» Selected extract:
———
Python 3.2 has some deadly infection
On Friday, June 6, 2014 9:27:51 PM UTC+5:30, Steven D'Aprano wrote:
> On Fri, 06 Jun 2014 18:32:39 +0300, Marko Rauhamaa wrote:
> > Michael Torri:
> >> On 06/06/2014 08:10 AM, Marko Rauhamaa wrote:
> >>> Ethan Furman :
> >>>> ASCII is *not* the state of "this string has no encoding" -- that
> >>>> would be Unicode; a Unicode string, as a data type, has no encoding.
> >>> Huh?
> >> [...]
> >> What part of his statement are you saying "Huh?" about?
> > Unicode, like ASCII, is a code. Representing text in unicode is
> > encoding.
> A Unicode string as an abstract data type has no encoding. It is a
> Platonic ideal, a pure form like the real numbers. There are no bytes, no
> bits, just code points. That is what Ethan means. A Unicode string like
> s = u"NOBODY expects the Spanish Inquisition!"
> should not be thought of as a bunch of bytes in some encoding, but as an
> array of code points. Eventually the abstraction will leak, all
> abstractions do, but not for a very long time.
"Should not be thought of" yes thats the Python3 world view
Not even the Python2 world view
And very far from the classic Unix world view.
As Ned Batchelder says in Unipain: http://nedbatchelder.com/text/unipain.html :
Programmers should use the 'unicode sandwich'to avoid 'unipain':
Bytes on the outside, Unicode on the inside, encode/decode at the edges.
———
» Task directions: Quote the stretch of the Unicode forum thread from "Python 3.2 has" through "type, has no encoding.".

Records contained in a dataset
———
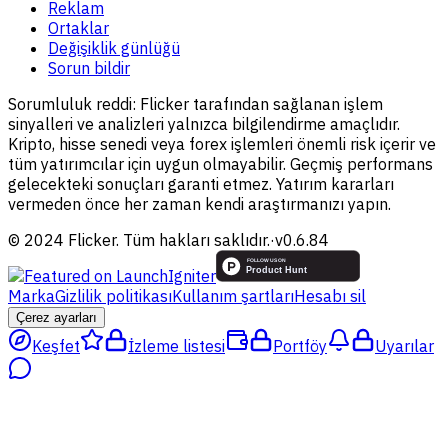
Reklam
Ortaklar
Değişiklik günlüğü
Sorun bildir
Sorumluluk reddi:
Flicker tarafından sağlanan işlem
sinyalleri ve analizleri yalnızca bilgilendirme amaçlıdır.
Kripto, hisse senedi veya forex işlemleri önemli risk içerir ve
tüm yatırımcılar için uygun olmayabilir. Geçmiş performans
gelecekteki sonuçları garanti etmez. Yatırım kararları
vermeden önce her zaman kendi araştırmanızı yapın.
© 2024 Flicker. Tüm hakları saklıdır.
·
v
0.6.84
Marka
Gizlilik politikası
Kullanım şartları
Hesabı sil
Çerez ayarları
Keşfet
İzleme listesi
Portföy
Uyarılar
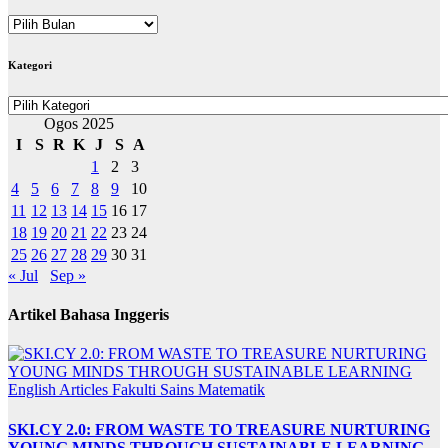
ARKIB
BERITA
Kategori
Kategori
Ogos 2025
I
S
R
K
J
S
A
1
2
3
4
5
6
7
8
9
10
11
12
13
14
15
16
17
18
19
20
21
22
23
24
25
26
27
28
29
30
31
« Jul
Sep »
Artikel Bahasa Inggeris
English Articles
Fakulti Sains Matematik
SKI.CY 2.0: FROM WASTE TO TREASURE NURTURING
YOUNG MINDS THROUGH SUSTAINABLE LEARNING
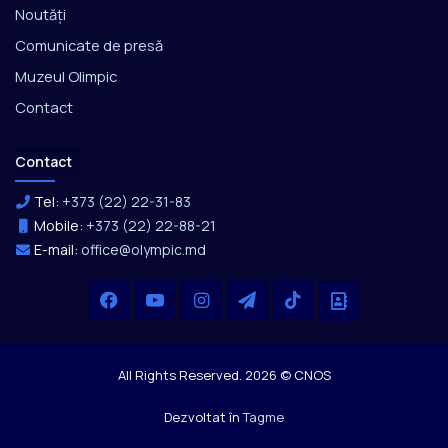
Noutăți
Comunicate de presă
Muzeul Olimpic
Contact
Contact
Tel:
+373 (22) 22-31-83
Mobile:
+373 (22) 22-88-21
E-mail:
office@olympic.md
Facebook
YouTube
Instagram
Telegram
TikTok
Office
All Rights Reserved. 2026 © CNOS
Dezvoltat în
Tagme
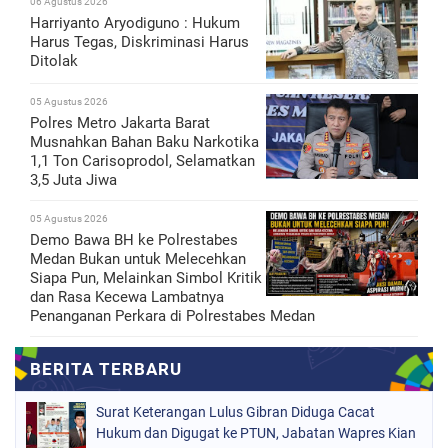
06 Agustus 2026
Harriyanto Aryodiguno : Hukum
Harus Tegas, Diskriminasi Harus
Ditolak
05 Agustus 2026
Polres Metro Jakarta Barat
Musnahkan Bahan Baku Narkotika
1,1 Ton Carisoprodol, Selamatkan
3,5 Juta Jiwa
05 Agustus 2026
Demo Bawa BH ke Polrestabes
Medan Bukan untuk Melecehkan
Siapa Pun, Melainkan Simbol Kritik
dan Rasa Kecewa Lambatnya
Penanganan Perkara di Polrestabes Medan
Surat Keterangan Lulus Gibran Diduga Cacat
Hukum dan Digugat ke PTUN, Jabatan Wapres Kian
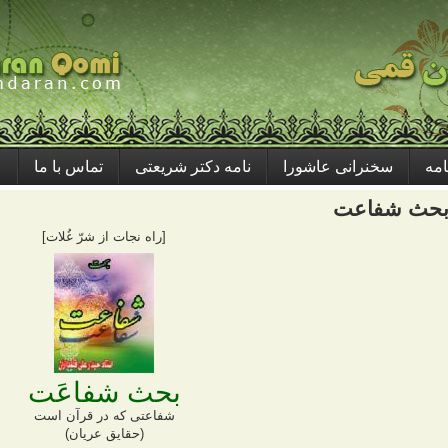
امه
سخنرانی عاشورا
نامه دکتر شریعتی
تماس با ما
حث شفاعت
[راه نجات از شرّ غُلات]
بحث شفاعَت
شفاعتی که در قرآن است
(حقایق عریان)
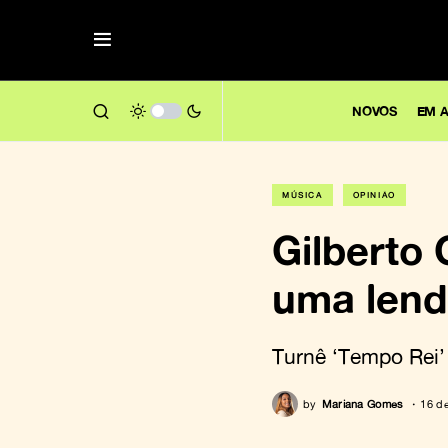
NOVOS
EM A
MÚSICA
OPINIÃO
Gilberto
uma lend
Turnê ‘Tempo Rei’
by
Mariana Gomes
16 d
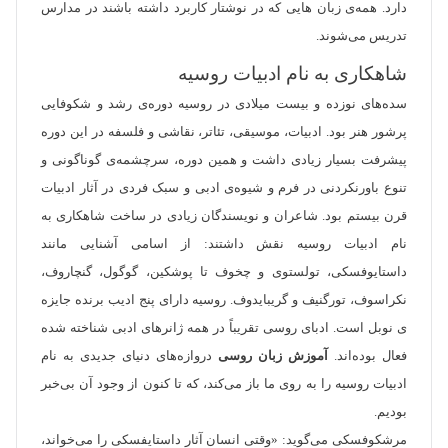
دارد. همه‌ی زبان هایی که در نوشتار کاربرد داشته باشند در مدارس
تدریس می‌شوند.
شاهکاری به نام ادبیات روسیه
سده‌های نوزده و بیست میلادی در روسیه دوره‌‌ی رشد و شکوفایی
پرشور هنر بود. ادبیات، موسیقی، تئاتر، نقاشی و فلسفه در این دوره
پیشرفت بسیار زیادی داشت و همین دوره، سرچشمه‌ی گوناگونی و
تنوع باورنکردنی در فرم و شیوه‌ی ادبی و سبک فردی در آثار ادبیات
قرن بیستم بود. شاعران و نویسندگان زیادی در ساخت شاهکاری به
نام ادبیات روسیه نقش داشتند: از اسامی آشنایی مانند
داستایوفسکی، تولستوی و چخوف تا پوشکین، گوگول، گنچاروف،
نکراسوف، تورگنیف و گریبایدوف. روسیه دارای پنج ادیب برنده جایزه
ی نوبل است. ادبا‌ی روسی تقریباً در همه ژانر‌های ادبی شناخته شده
فعال بوده‌اند.
آموزش زبان روسی
دروازه‌های دنیای جدیدی به نام
ادبیات روسیه را به روی ما باز می‌کند، که تا کنون از وجود آن بی‌خبر
بودیم.
مرشکوفسکی می‌گوید: «وقتی انسان آثار داستایفسکی را می‌خواند،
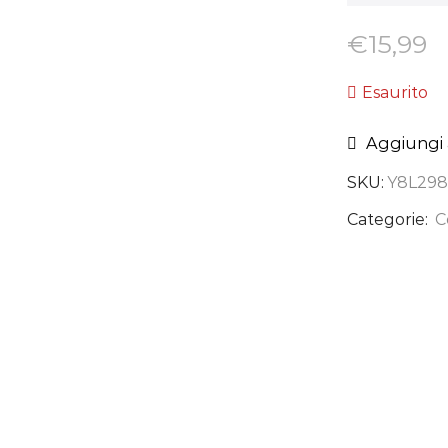
€
15,99
Esaurito
Aggiungi a
SKU:
Y8L298
Categorie:
C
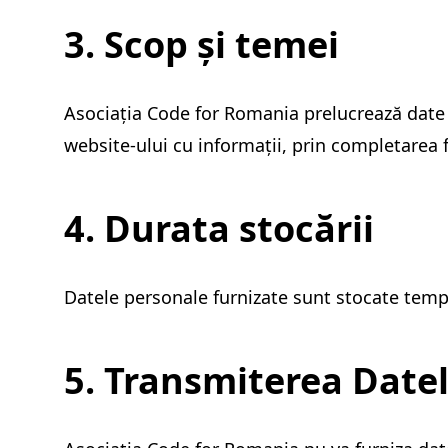
3. Scop și temei
Asociația Code for Romania prelucrează date cu
website-ului cu informații, prin completarea 
4. Durata stocării
Datele personale furnizate sunt stocate tempo
5. Transmiterea Datel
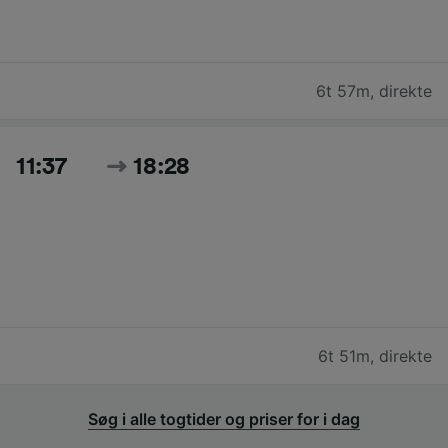
6t 57m
,
direkte
11:37
18:28
6t 51m
,
direkte
Søg i alle togtider og priser for i dag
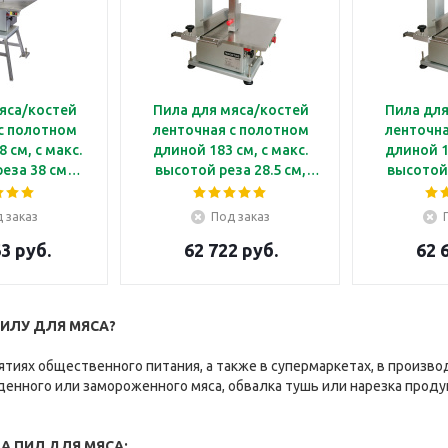
яса/костей
Пила для мяса/костей
Пила для
с полотном
ленточная с полотном
ленточна
 см, с макс.
длиной 183 см, с макс.
длиной 1
еза 38 см
высотой реза 28.5 см,
высотой 
 JG2200E
подключение 380В
подклю
Kocateq JG1830E
Kocat
 заказ
Под заказ
3 руб.
62 722 руб.
62 
ПИЛУ ДЛЯ МЯСА?
ятиях общественного питания, а также в супермаркетах, в произво
енного или замороженного мяса, обвалка тушь или нарезка проду
 ПИЛ ДЛЯ МЯСА:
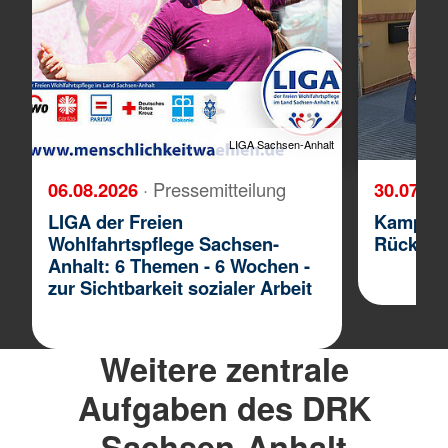
LIGA Sachsen-Anhalt
06.08.2026
· Pressemitteilung
30.07.2
LIGA der Freien
Kampagn
Wohlfahrtspflege Sachsen-
Rückhal
Anhalt: 6 Themen - 6 Wochen -
zur Sichtbarkeit sozialer Arbeit
Weitere zentrale
Aufgaben des DRK
Sachsen-Anhalt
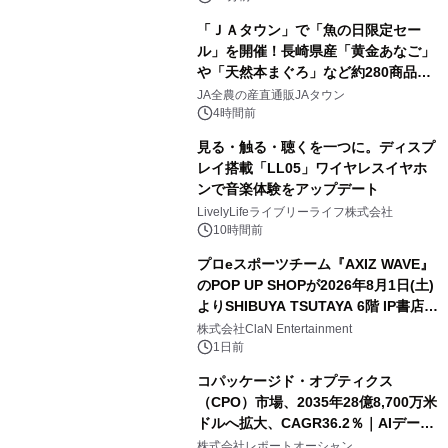
「ＪＡタウン」で「魚の日限定セー
ル」を開催！長崎県産「黄金あなご」
や「天然本まぐろ」など約280商品を
販売！～毎月１０日の定例企画～
JA全農の産直通販JAタウン
4時間前
見る・触る・聴くを一つに。ディスプ
レイ搭載「LL05」ワイヤレスイヤホ
ンで音楽体験をアップデート
LivelyLifeライブリーライフ株式会社
10時間前
プロeスポーツチーム『AXIZ WAVE』
のPOP UP SHOPが2026年8月1日(土)
よりSHIBUYA TSUTAYA 6階 IP書店で
開催決定！！
株式会社ClaN Entertainment
1日前
コパッケージド・オプティクス
（CPO）市場、2035年28億8,700万米
ドルへ拡大、CAGR36.2％｜AIデータ
センター・高速光通信需要が成長を加
株式会社レポートオーシャン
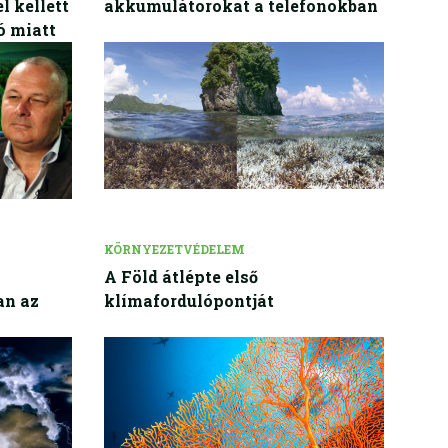
l kellett
akkumulátorokat a telefonokban
ó miatt
KÖRNYEZETVÉDELEM
A Föld átlépte első
an az
klímafordulópontját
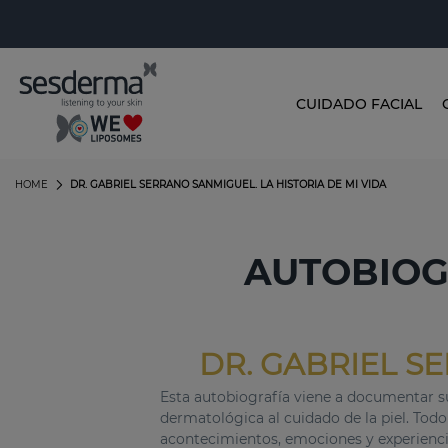
CUIDADO FACIAL
HOME
DR. GABRIEL SERRANO SANMIGUEL. LA HISTORIA DE MI VIDA
AUTOBIOG
DR. GABRIEL S
Esta autobiografía viene a documentar su
dermatológica al cuidado de la piel. Todo
acontecimientos, emociones y experiencia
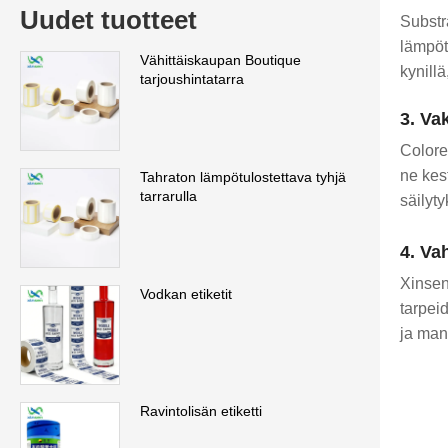
Uudet tuotteet
Substr
lämpöt
Vähittäiskaupan Boutique
kynillä
tarjoushintatarra
3. Va
Colore
ne kes
Tahraton lämpötulostettava tyhjä
tarrarulla
säilyty
4. Va
Xinsen
Vodkan etiketit
tarpei
ja manu
Ravintolisän etiketti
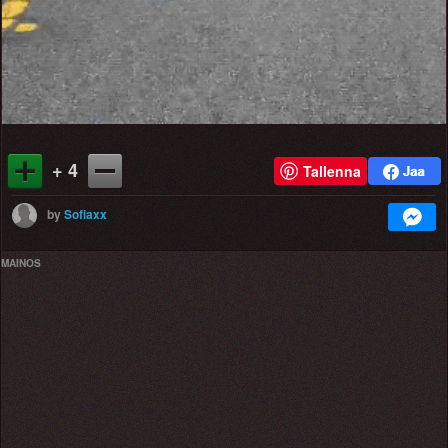
+ 4
Tallenna
by
Sofiaxx
MAINOS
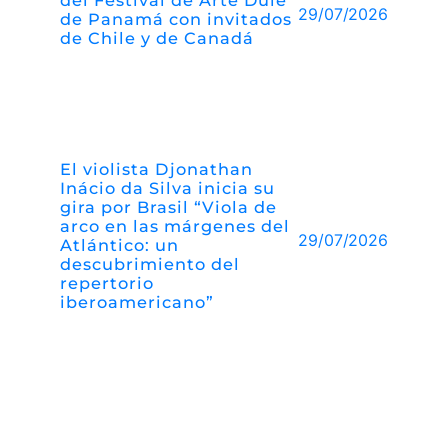
29/07/2026
de Panamá con invitados
de Chile y de Canadá
El violista Djonathan
Inácio da Silva inicia su
gira por Brasil “Viola de
arco en las márgenes del
29/07/2026
Atlántico: un
descubrimiento del
repertorio
iberoamericano”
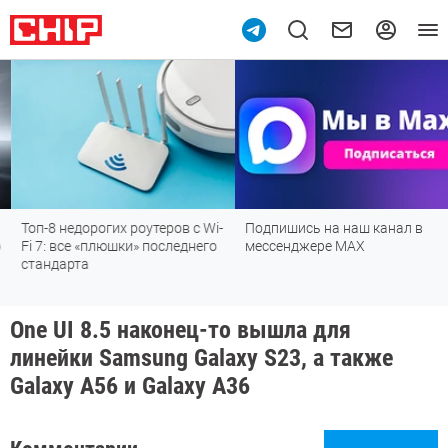
Топ-8 недорогих роутеров с Wi-
Подпишись на наш канал в
Fi 7: все «плюшки» последнего
мессенджере МАХ
стандарта
One UI 8.5 наконец-то вышла для
линейки Samsung Galaxy S23, а также
Galaxy A56 и Galaxy A36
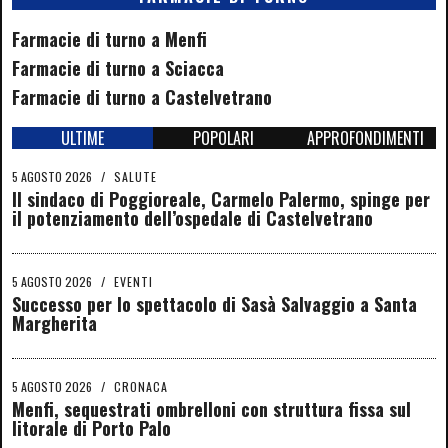
Farmacie di turno a Menfi
Farmacie di turno a Sciacca
Farmacie di turno a Castelvetrano
ULTIME
POPOLARI
APPROFONDIMENTI
5 AGOSTO 2026
/
SALUTE
Il sindaco di Poggioreale, Carmelo Palermo, spinge per
il potenziamento dell’ospedale di Castelvetrano
5 AGOSTO 2026
/
EVENTI
Successo per lo spettacolo di Sasà Salvaggio a Santa
Margherita
5 AGOSTO 2026
/
CRONACA
Menfi, sequestrati ombrelloni con struttura fissa sul
litorale di Porto Palo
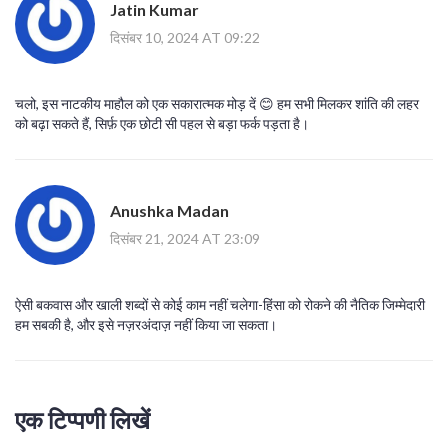
Jatin Kumar
दिसंबर 10, 2024 AT 09:22
चलो, इस नाटकीय माहौल को एक सकारात्मक मोड़ दें 😊 हम सभी मिलकर शांति की लहर
को बढ़ा सकते हैं, सिर्फ़ एक छोटी सी पहल से बड़ा फर्क पड़ता है।
Anushka Madan
दिसंबर 21, 2024 AT 23:09
ऐसी बकवास और खाली शब्दों से कोई काम नहीं चलेगा-हिंसा को रोकने की नैतिक जिम्मेदारी
हम सबकी है, और इसे नज़रअंदाज़ नहीं किया जा सकता।
एक टिप्पणी लिखें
———
» The completed task:
Python 3.2 has some deadly infection
On Friday, June 6, 2014 9:27:51 PM UTC+5:30, Steven D'Aprano wrote:
> On Fri, 06 Jun 2014 18:32:39 +0300, Marko Rauhamaa wrote:
> > Michael Torri:
> >> On 06/06/2014 08:10 AM, Marko Rauhamaa wrote:
> >>> Ethan Furman :
> >>>> ASCII is *not* the state of "this string has no encoding" -- that
> >>>> would be Unicode; a Unicode string, as a data type, has no encoding.